For the records below, work out the number of lines holding "logs" and reply with only that.

Collected data:
__________________________________________________

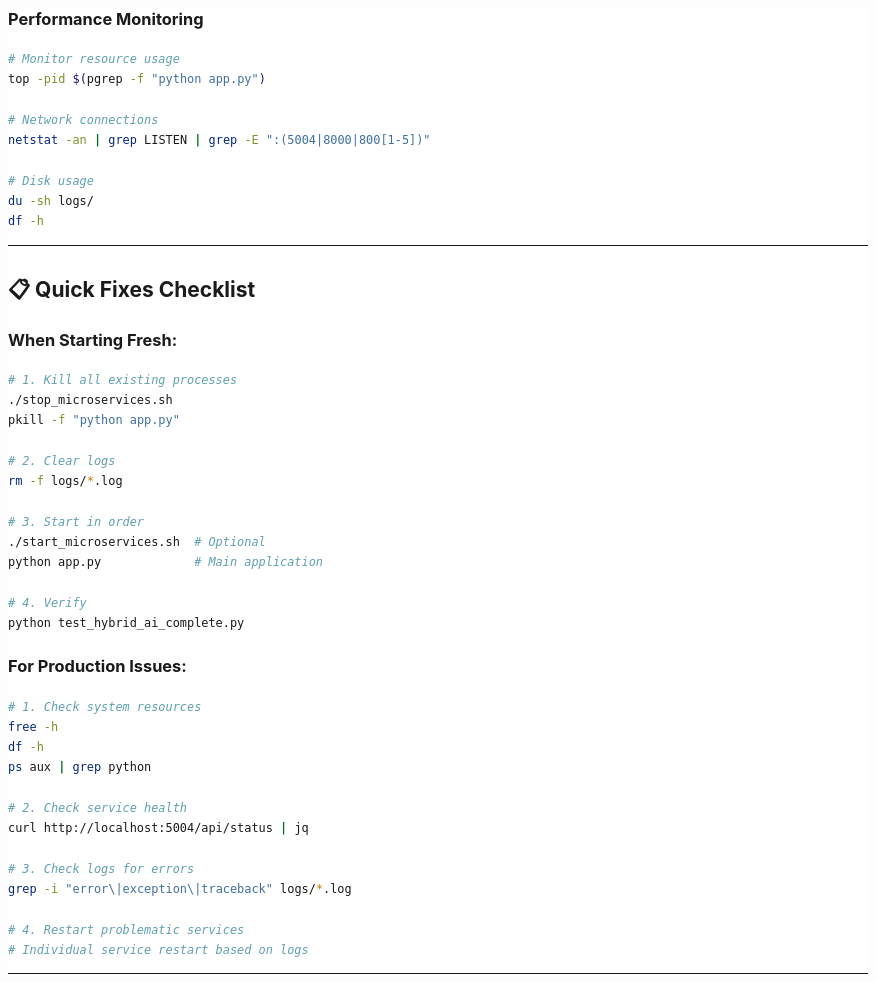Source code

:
 ```bash
```

### **Performance Monitoring**
```bash
# Monitor resource usage
top -pid $(pgrep -f "python app.py")

# Network connections
netstat -an | grep LISTEN | grep -E ":(5004|8000|800[1-5])"

# Disk usage
du -sh logs/
df -h
```

---

## 📋 **Quick Fixes Checklist**

### **When Starting Fresh:**
```bash
# 1. Kill all existing processes
./stop_microservices.sh
pkill -f "python app.py"

# 2. Clear logs
rm -f logs/*.log

# 3. Start in order
./start_microservices.sh  # Optional
python app.py             # Main application

# 4. Verify
python test_hybrid_ai_complete.py
```

### **For Production Issues:**
```bash
# 1. Check system resources
free -h
df -h
ps aux | grep python

# 2. Check service health
curl http://localhost:5004/api/status | jq

# 3. Check logs for errors
grep -i "error\|exception\|traceback" logs/*.log

# 4. Restart problematic services
# Individual service restart based on logs
```

---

__________________________________________________

— Task answer —
6